Current research is focused on the effects of dietary unsaturated fatty acid supplementation on ceramide synthesis. Albeit, our understanding and applications are complicated by their extensive rumen biohydrogenation. Nonetheless, early observations in lambs demonstrate that unprotected palmitoleic (C16:1) acid lowers ceramide supply. This is potentially of related importance because palmitoleic acid enhances insulin sensitivity in obese sheep.

Because dairy cows fed diets containing polyunsaturated fatty acids (PUFA) have reduced pregnancy losses, and dietary PUFA decreases ceramide and increases insulin action in non-ruminants, we hypothesize that PUFA lowers ceramide levels and enhances insulin sensitivity in dairy cows. This possibility is currently being considered in lactating dairy cows at the Cornell University Dairy Research Center in Hartford, New York.

SET OF TASKS ->
(1) According to the ceramide passage, where are lactating dairy cows being studied for this possibility?
(2) Please reproduce everything in the ceramide passage from "Because dairy cows" down to "Hartford, New York.".
(3) Translate this sentence from the ceramide passage into Spanish: "Nonetheless, early observations in lambs demonstrate that unprotected palmitoleic (C16:1) acid lowers ceramide supply."

DATA LISTING ->
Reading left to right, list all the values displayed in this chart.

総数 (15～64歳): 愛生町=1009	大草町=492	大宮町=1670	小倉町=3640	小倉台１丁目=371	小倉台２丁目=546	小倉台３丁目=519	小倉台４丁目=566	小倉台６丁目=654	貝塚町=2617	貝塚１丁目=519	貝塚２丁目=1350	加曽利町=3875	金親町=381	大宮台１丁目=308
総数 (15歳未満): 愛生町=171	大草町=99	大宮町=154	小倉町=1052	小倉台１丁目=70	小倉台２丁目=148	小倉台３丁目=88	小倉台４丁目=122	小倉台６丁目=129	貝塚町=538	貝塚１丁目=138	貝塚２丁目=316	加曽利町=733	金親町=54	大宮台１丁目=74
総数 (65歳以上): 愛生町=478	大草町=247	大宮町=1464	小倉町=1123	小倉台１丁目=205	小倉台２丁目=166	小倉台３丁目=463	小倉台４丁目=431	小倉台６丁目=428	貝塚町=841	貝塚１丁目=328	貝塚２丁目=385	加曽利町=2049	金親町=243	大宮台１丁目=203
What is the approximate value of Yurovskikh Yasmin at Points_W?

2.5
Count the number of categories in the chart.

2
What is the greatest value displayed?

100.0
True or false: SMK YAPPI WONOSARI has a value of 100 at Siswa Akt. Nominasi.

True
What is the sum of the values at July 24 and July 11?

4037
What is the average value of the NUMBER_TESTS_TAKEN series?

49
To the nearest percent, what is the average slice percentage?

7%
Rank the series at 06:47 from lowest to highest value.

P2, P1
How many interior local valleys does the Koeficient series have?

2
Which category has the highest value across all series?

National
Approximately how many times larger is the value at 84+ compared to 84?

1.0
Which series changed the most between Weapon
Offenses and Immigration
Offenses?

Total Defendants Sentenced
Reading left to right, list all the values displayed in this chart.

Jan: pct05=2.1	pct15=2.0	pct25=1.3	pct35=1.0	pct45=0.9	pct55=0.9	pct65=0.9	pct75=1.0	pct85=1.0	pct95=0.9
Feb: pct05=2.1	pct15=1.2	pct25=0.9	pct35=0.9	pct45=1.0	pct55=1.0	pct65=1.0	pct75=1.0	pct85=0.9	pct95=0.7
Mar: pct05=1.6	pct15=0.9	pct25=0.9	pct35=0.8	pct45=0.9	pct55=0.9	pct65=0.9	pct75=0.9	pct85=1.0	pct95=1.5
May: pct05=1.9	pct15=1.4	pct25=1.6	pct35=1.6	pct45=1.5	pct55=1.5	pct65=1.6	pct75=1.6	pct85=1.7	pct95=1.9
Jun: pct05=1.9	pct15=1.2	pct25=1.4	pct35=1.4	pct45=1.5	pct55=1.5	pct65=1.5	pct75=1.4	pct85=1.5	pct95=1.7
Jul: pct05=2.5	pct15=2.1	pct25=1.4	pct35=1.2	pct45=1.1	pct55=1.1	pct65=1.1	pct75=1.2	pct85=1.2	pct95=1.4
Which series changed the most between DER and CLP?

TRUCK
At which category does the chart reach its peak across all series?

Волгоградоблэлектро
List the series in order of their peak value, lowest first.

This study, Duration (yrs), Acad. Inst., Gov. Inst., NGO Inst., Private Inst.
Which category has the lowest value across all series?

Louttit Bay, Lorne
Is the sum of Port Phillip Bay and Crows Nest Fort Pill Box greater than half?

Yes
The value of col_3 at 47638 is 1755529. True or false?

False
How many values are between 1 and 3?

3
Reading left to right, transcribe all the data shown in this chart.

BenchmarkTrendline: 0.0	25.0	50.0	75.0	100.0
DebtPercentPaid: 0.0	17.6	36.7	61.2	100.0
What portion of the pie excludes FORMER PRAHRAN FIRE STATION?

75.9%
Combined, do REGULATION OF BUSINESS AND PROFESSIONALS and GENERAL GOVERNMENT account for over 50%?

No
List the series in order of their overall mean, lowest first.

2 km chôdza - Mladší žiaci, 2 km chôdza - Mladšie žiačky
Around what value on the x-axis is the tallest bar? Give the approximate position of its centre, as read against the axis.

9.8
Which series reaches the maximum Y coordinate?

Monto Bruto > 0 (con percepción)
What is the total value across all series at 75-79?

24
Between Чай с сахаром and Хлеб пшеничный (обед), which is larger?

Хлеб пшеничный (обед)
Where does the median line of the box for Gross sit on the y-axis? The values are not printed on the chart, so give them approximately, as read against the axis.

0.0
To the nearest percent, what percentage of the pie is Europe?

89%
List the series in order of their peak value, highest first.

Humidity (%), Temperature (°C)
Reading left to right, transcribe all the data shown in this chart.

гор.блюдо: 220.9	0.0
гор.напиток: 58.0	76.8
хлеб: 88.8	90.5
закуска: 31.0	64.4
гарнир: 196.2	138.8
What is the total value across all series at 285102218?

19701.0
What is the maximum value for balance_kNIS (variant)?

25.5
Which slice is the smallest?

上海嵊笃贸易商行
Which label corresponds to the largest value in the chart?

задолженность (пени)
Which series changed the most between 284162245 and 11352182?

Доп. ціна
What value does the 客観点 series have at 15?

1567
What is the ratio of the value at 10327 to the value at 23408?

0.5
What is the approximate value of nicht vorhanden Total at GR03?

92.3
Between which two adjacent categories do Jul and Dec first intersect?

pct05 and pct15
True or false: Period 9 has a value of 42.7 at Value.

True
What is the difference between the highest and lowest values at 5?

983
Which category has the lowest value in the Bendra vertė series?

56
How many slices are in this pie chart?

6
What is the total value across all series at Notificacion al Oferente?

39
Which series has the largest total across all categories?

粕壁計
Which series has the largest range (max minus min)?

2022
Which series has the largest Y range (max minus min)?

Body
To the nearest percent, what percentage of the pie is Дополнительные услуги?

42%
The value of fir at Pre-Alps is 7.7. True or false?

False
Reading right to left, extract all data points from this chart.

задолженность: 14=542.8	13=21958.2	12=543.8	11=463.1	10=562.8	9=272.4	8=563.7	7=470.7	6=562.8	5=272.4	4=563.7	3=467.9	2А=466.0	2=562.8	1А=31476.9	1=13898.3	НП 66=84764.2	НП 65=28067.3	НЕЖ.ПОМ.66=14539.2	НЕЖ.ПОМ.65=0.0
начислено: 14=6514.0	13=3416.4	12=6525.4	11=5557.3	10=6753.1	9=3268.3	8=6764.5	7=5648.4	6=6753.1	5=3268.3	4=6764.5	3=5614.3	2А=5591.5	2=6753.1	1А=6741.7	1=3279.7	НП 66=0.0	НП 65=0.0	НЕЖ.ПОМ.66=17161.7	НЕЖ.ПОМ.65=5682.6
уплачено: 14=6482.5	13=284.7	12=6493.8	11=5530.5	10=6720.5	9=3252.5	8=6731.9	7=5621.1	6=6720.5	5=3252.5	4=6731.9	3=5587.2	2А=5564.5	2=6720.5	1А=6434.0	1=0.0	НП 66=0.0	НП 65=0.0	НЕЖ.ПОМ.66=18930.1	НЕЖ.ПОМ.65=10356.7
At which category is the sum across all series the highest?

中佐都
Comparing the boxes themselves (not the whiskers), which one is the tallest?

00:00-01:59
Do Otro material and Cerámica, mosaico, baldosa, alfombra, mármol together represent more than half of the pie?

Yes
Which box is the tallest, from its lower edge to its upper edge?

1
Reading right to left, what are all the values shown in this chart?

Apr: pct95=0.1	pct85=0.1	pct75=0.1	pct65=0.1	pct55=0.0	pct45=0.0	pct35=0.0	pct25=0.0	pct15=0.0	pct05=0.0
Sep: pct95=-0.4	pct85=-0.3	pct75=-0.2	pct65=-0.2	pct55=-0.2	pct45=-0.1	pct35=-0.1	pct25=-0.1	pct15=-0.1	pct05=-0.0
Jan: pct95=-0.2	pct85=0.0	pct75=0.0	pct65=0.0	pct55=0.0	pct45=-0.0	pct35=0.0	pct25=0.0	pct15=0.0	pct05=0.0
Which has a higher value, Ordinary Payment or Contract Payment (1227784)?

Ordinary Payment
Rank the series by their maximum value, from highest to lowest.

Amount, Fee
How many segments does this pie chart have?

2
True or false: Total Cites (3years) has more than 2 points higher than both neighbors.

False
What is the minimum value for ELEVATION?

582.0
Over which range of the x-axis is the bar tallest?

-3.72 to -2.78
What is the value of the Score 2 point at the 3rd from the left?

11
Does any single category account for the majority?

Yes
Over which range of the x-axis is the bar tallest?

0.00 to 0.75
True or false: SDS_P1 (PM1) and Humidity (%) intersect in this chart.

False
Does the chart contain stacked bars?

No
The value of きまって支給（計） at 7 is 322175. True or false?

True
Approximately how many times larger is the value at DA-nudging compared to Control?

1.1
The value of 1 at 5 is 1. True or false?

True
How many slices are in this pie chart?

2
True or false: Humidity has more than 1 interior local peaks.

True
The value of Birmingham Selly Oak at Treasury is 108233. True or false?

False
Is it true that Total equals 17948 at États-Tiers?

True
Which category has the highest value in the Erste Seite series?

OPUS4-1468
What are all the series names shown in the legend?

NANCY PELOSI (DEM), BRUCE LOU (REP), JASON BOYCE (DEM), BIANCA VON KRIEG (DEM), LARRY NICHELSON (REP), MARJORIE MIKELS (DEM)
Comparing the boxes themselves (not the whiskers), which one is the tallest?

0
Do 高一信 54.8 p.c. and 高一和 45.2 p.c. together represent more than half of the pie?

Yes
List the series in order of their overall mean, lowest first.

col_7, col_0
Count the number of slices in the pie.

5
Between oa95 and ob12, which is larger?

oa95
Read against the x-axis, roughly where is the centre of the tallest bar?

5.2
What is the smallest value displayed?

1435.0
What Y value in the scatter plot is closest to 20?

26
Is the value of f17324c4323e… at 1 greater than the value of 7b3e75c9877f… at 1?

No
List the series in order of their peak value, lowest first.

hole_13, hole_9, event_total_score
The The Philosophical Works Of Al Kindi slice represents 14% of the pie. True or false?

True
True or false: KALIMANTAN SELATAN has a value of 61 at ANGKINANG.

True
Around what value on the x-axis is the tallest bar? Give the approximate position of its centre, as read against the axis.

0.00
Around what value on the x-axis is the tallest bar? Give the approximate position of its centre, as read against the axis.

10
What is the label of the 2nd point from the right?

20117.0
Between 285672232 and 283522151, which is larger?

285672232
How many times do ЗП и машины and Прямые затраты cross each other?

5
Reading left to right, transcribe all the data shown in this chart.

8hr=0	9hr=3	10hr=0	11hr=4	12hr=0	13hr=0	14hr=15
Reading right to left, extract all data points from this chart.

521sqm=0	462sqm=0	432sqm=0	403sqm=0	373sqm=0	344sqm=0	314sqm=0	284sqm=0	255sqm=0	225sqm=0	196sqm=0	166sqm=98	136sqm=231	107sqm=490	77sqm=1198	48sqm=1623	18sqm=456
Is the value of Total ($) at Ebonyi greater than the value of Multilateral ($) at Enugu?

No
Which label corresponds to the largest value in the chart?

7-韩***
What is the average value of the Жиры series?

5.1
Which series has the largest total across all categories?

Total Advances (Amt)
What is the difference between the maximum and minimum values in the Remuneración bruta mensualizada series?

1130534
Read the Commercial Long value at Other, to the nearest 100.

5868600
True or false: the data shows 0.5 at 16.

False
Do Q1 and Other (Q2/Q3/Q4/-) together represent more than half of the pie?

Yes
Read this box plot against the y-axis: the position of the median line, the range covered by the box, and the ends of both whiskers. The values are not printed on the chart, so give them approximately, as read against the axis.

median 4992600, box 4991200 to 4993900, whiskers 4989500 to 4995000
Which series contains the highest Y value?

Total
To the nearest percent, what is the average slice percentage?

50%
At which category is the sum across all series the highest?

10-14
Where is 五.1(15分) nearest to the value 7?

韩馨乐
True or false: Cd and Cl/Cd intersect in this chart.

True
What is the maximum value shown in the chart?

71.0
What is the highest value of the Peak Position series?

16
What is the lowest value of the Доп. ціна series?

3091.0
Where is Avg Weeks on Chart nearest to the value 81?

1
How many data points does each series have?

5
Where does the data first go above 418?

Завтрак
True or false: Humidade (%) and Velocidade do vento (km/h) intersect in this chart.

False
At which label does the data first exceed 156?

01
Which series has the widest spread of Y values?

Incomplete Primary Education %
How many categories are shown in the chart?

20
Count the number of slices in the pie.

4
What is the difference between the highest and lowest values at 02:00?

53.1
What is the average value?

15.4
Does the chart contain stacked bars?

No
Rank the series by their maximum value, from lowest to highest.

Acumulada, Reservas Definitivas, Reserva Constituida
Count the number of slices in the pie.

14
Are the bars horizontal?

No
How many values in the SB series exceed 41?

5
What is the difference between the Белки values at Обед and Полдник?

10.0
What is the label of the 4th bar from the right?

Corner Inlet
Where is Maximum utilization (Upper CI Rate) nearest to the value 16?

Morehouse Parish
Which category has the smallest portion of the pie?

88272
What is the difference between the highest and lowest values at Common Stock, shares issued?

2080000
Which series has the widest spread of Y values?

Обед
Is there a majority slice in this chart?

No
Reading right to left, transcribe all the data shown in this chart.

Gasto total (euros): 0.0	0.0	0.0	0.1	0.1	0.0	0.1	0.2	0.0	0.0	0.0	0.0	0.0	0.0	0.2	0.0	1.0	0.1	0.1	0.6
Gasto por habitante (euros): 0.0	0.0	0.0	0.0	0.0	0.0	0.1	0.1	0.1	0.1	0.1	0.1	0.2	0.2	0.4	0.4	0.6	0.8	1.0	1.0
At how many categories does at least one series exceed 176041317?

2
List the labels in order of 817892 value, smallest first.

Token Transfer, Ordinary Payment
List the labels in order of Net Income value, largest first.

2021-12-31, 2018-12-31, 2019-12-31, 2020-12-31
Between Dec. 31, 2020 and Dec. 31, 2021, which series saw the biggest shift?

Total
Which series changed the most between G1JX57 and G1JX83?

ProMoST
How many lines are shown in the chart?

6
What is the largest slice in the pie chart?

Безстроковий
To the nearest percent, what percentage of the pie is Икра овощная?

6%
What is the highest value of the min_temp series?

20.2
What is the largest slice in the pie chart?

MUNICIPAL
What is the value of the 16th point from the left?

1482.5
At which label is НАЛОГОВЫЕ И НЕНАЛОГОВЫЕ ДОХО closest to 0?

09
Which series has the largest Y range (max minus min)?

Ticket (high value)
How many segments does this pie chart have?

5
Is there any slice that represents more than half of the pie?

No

EXERCISE RESPONSES ->
(1) At the Cornell University Dairy Research Center in Hartford, New York.

(2)
Because dairy cows fed diets containing polyunsaturated fatty acids (PUFA) have reduced pregnancy losses, and dietary PUFA decreases ceramide and increases insulin action in non-ruminants, we hypothesize that PUFA lowers ceramide levels and enhances insulin sensitivity in dairy cows. This possibility is currently being considered in lactating dairy cows at the Cornell University Dairy Research Center in Hartford, New York.

(3) No obstante, las primeras observaciones en corderos demuestran que el ácido palmitoleico (C16:1) no protegido reduce el suministro de ceramida.